The first thing I saw in there was my mom, facing the bed that was on the left coming out of the wall vertically, in her work clothes. She had her hand over her mouth, and her eyebrows were scrunched. Her eyes were welled with tears, something I saw once in a blue moon. Behind her was my great Aunt Judy and my grandma Sharon, Motsie’s daughters that have been here almost 24/7 for the past week. Aunt Chris was sitting at Motsie’s feet, tears coming from her eyes too. Amanda and I were stopped in the doorway when my mom looked up. Her mouth quivered, and she could barely mouth the words “She’s gone.”

We slowly walked in, and I turned my head to the left, where her body laid. Her mouth hung open, and her eyes were shut. Her body didn’t move with every breath, and she was no longer struggling. I touched her forehead; it was still warm. I lost it. Tears started flowing out of my face uncontrollably, and my mom hugged me tightly. I cried into my moms hair as my chin rested on her shoulder. Amanda hugged the both of us, and I struggled to breathe.
I don’t remember how long this went on for, but it was awhile. When we all decided it was time to go, I touched her forehead again. It was cold. For as long as I can remember, Motsie was the one person who always made me feel so warm inside. And now, she lay here, cold as the wind outside.

Her funeral was a couple days later.

A month later, I got five birds tattooed on my forearm in memory of Motsie. Amanda got five birds tattooed on her back.

Sporadically throughout the months afterwards, we all visited her old home and collected the things we gave to her or other things we would like to have. I got a couple necklaces and a ring, jewelry I hadn’t ever seen her wear before.

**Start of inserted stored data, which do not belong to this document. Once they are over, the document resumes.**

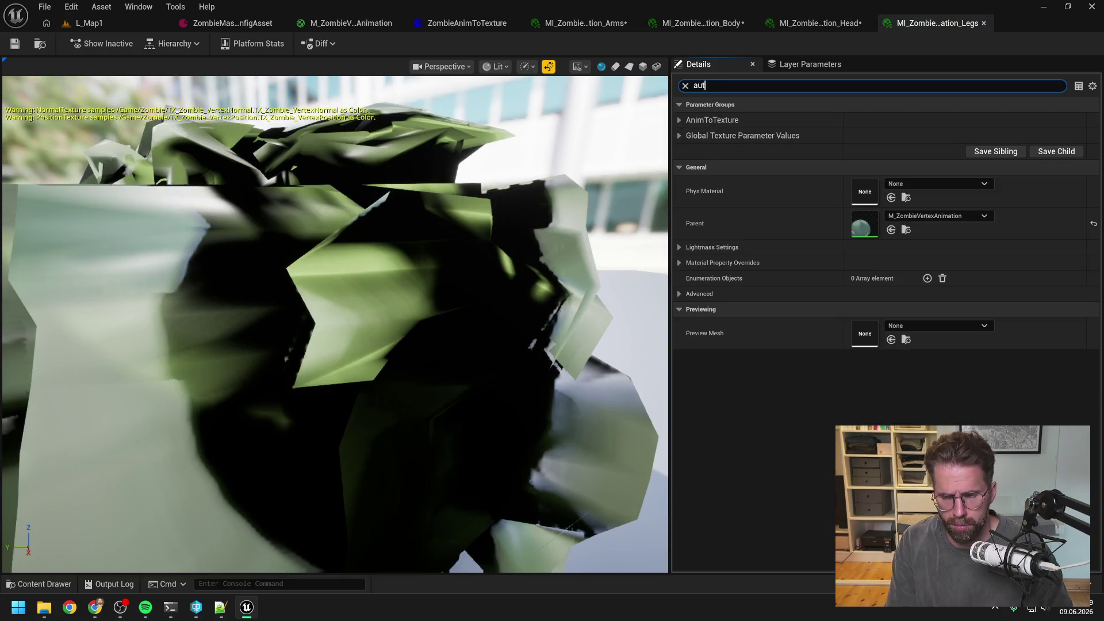
click(699, 135)
Uncheck AutoPlay override on Legs2, then save it via Check Out Selected
key(ctrl+space)
click(528, 345)
double_click(527, 345)
text(auto)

Her birthday passed; she would’ve been 97.

Prom passed; Graduation passed. Pictures of my cousins and her hung up, all of them in their prom dresses or tux’s and in their graduation caps and gowns, monuments she would never see for me.

So here I am, one year later. I’m attending the University of Iowa, something that Motsie was proud to hear when I told her last year as she laid in a hospital bed. I’m going through today with a heavy heart. I miss my great grandmother Motsie with all of my heart.

RIP Irene Vig March 27th, 1918 — December 17th, 2014.